Similarly to Bolivia, people struggled to access diabetes care and self-management was affected. New diagnoses were also limited. Dr Asshnneen also felt that online care affected good assessment of the patient, resulting in an increase in admissions for DKA.
They also noted an increase in type 2 diabetes after the pandemic subsided, as is being seen in other countries, and an increased prevalence of patients with depression and anxiety.
Availability of insulin was a problem even before the pandemic, but lockdown and the closing of airports made this problem even worse. Specific care for diabetes-related complications was also limited because hospitals were at capacity, resulting in stay-at-home care and an increase in mortality.
Another key issue in Libya, as for many countries, was Ramadan. People with diabetes should see their doctors one month beforehand to discuss fasting and adjustment of insulin doses, said Dr Asshnneen, but an increase in complications was seen during and after Ramadan because this wasn’t possible.
Diabetes associations in Ecuador
Finally, Alejandro Cabrera, an IDF Young Leader in Diabetes from Ecuador, spoke about the role of national diabetes associations during the pandemic. In normal times, they provide vital services and support. At the beginning of the pandemic, the association in Quito had to close its facilities but still supported its members as best it could. It provided virtual services to the community and sales points for supplies and insulin. Monthly talks with doctors were held on Zoom, covering various topics, and the annual diabetes camp that connects people with diabetes was held virtually.

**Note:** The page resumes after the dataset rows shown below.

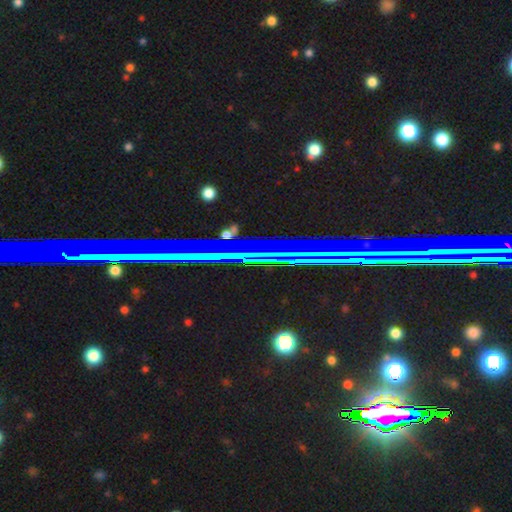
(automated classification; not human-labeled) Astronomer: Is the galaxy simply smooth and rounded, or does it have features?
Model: star or artifact — 78%.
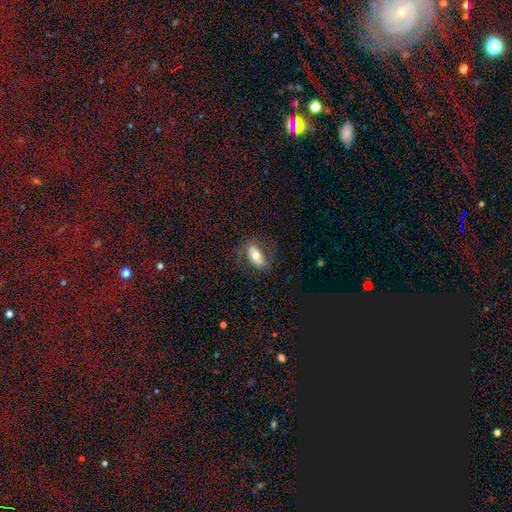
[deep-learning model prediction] smooth 56%, featured or disk 36%, star or artifact 8%. Down the decision tree: how rounded — in between (85%); merging — none (70%).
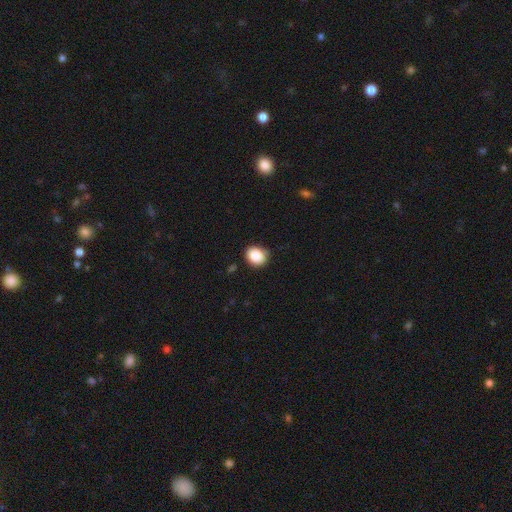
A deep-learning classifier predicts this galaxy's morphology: Smooth or featured? smooth (87%)
How rounded? round (64%)
Merging? none (81%)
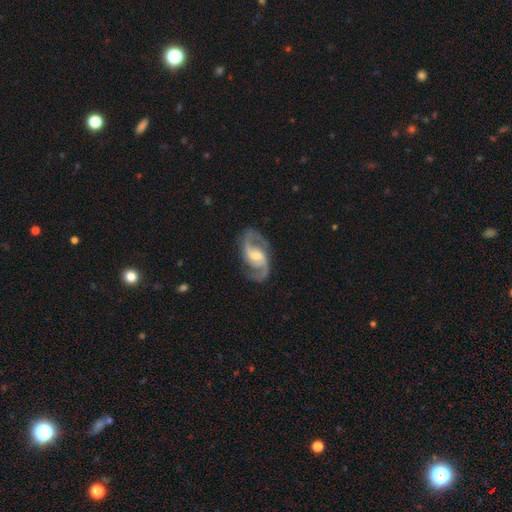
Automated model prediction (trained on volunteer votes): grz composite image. It shows a featured or disk galaxy (92%) with a weak bar (51%), 2 (93%) medium (59%) spiral arms (98%) and a moderate central bulge (51%). Merging: none (82%).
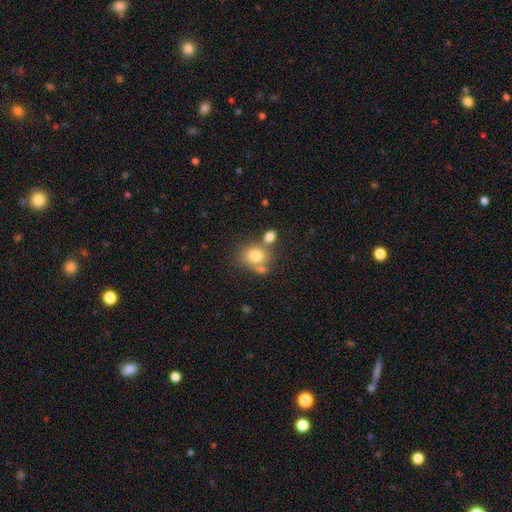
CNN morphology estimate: Smooth or featured?
  - smooth: 76% *
  - featured or disk: 14%
  - star or artifact: 10%
How rounded?
  - round: 59% *
  - in between: 40%
  - cigar-shaped: 1%
Merging?
  - none: 48% *
  - merger: 32%
  - minor disturbance: 14%
  - major disturbance: 6%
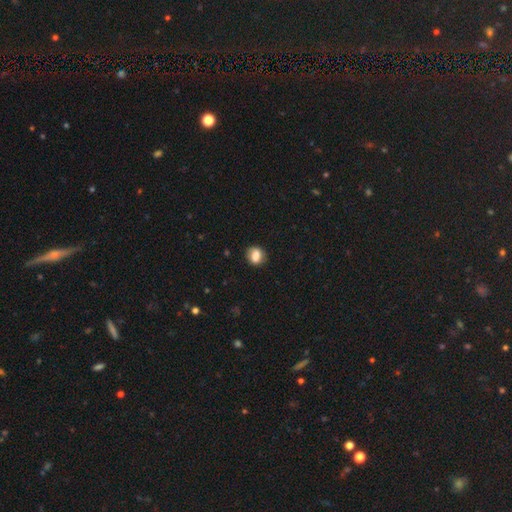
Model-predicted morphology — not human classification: Smooth or featured?
  - smooth: 78% *
  - featured or disk: 13%
  - star or artifact: 9%
How rounded?
  - round: 53% *
  - in between: 46%
  - cigar-shaped: 2%
Merging?
  - none: 80% *
  - minor disturbance: 15%
  - major disturbance: 4%
  - merger: 2%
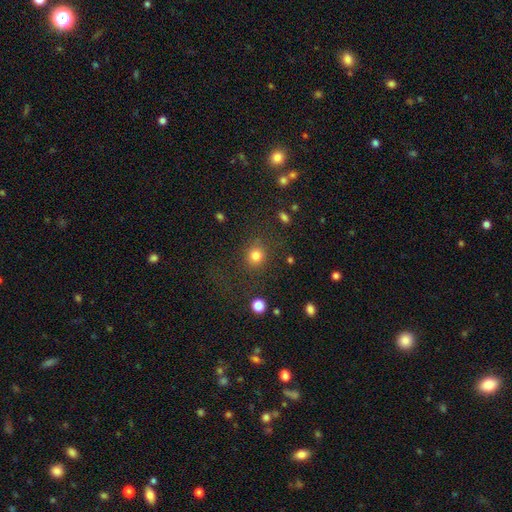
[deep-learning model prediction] Smooth or featured?
  - smooth: 80% *
  - star or artifact: 13%
  - featured or disk: 7%
How rounded?
  - round: 84% *
  - in between: 14%
  - cigar-shaped: 1%
Merging?
  - none: 79% *
  - minor disturbance: 10%
  - major disturbance: 7%
  - merger: 4%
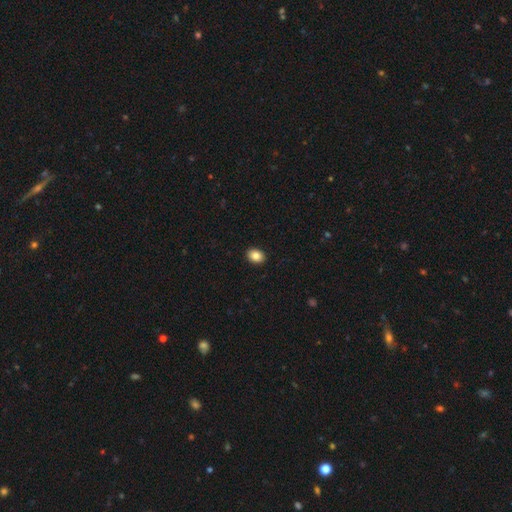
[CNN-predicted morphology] smooth-or-featured: smooth: 86% | star or artifact: 9% | featured or disk: 5%
  how-rounded: in between: 66% | round: 33% | cigar-shaped: 1%
  merging: none: 92% | minor disturbance: 6% | major disturbance: 2% | merger: 1%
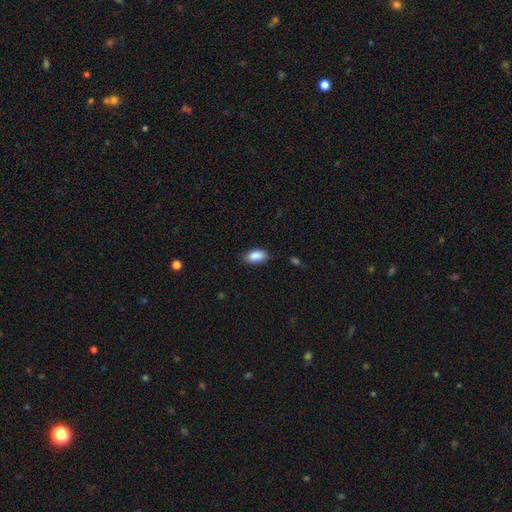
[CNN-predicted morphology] Smooth or featured: smooth — 89% (star or artifact — 7%)
How rounded: in between — 93% (cigar-shaped — 4%)
Merging: none — 83% (minor disturbance — 13%)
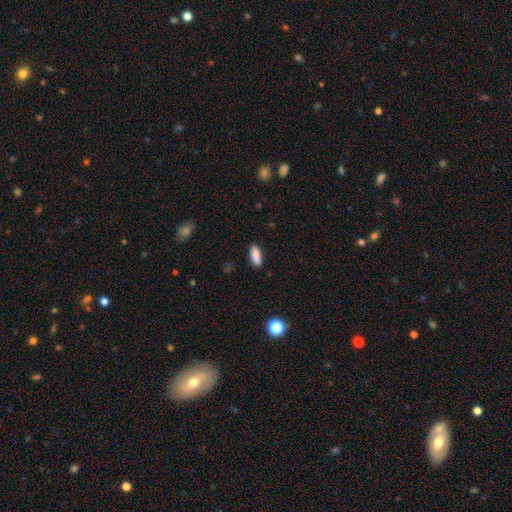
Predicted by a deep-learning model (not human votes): This is clearly a smooth galaxy (88%). How rounded: likely in between (68%). Merging: clearly none (87%).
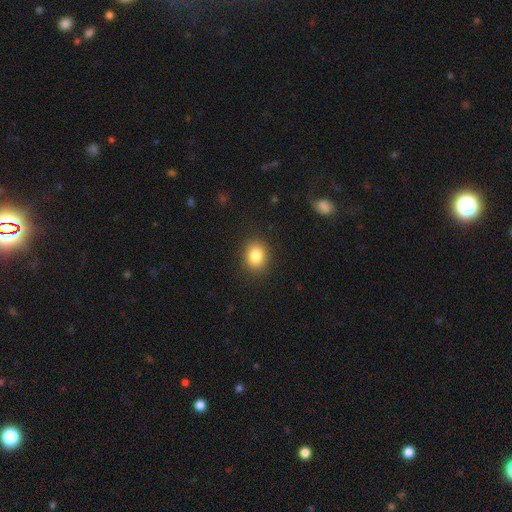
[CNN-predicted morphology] This appears to be a smooth galaxy with no disk features (83%) that is round (61%). Merging: none (89%).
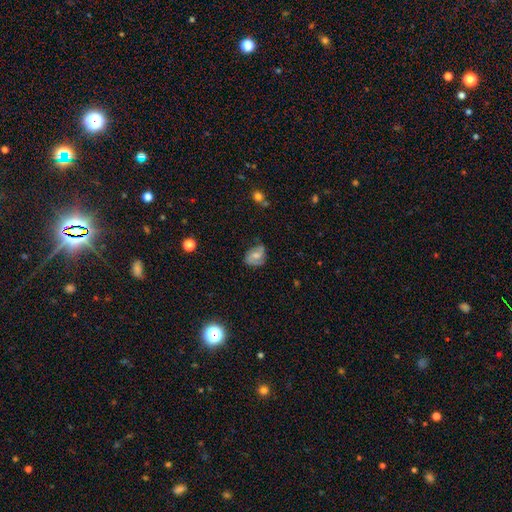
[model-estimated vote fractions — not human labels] Morphology: type=featured or disk (61%); edge-on=no (97%); bar=weak (44%); spiral arms=yes (87%); winding=medium (46%); arm count=2 (74%); bulge=moderate (50%); merging=none (60%).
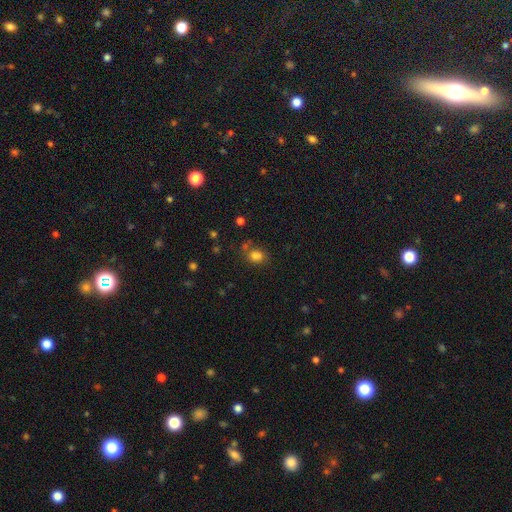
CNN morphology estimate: smooth-or-featured: smooth: 78% | star or artifact: 15% | featured or disk: 8%
  how-rounded: in between: 53% | round: 46% | cigar-shaped: 1%
  merging: none: 62% | minor disturbance: 18% | merger: 14% | major disturbance: 7%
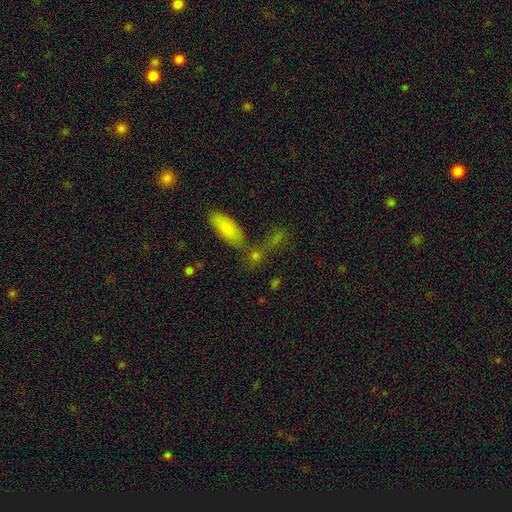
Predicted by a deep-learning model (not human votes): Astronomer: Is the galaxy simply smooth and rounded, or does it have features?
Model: smooth — 68%.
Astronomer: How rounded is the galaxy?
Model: in between — 54%.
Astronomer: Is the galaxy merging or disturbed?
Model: none — 49% (runner-up: merger, 37%).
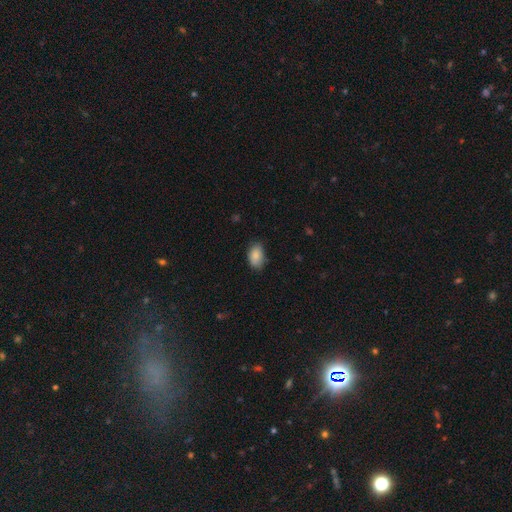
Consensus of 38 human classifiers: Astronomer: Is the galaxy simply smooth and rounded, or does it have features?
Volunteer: smooth — 95%.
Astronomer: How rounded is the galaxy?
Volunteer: in between — 89%.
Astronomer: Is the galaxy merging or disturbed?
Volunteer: none — 56% (runner-up: minor disturbance, 44%).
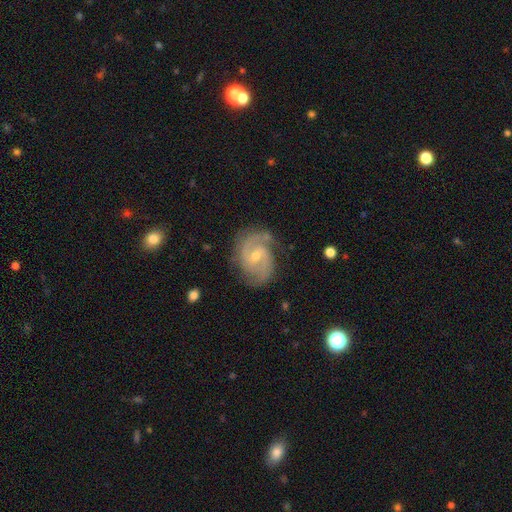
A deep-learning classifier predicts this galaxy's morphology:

A survey to assess the situation for children with type 1 diabetes showed that access to good nutrition was a serious problem and so the charity Life for a Child donated money to help the most affected families. Medical supplies and insulin were also sent to some families as they were struggling to access them, as well as to adults who were financially jeopardised by losing their jobs due to the pandemic. Social media was a vital tool, he said, as it was used to share information, data, nutrition tips and mental health advice.
Importantly, the diabetes associations led the COVID-19 vaccination campaign to help people with type 1 diabetes get the first doses when they became available.
Any opinions expressed in this article are the responsibility of the EASD e-Learning Programme Director, Dr Eleanor D Kennedy.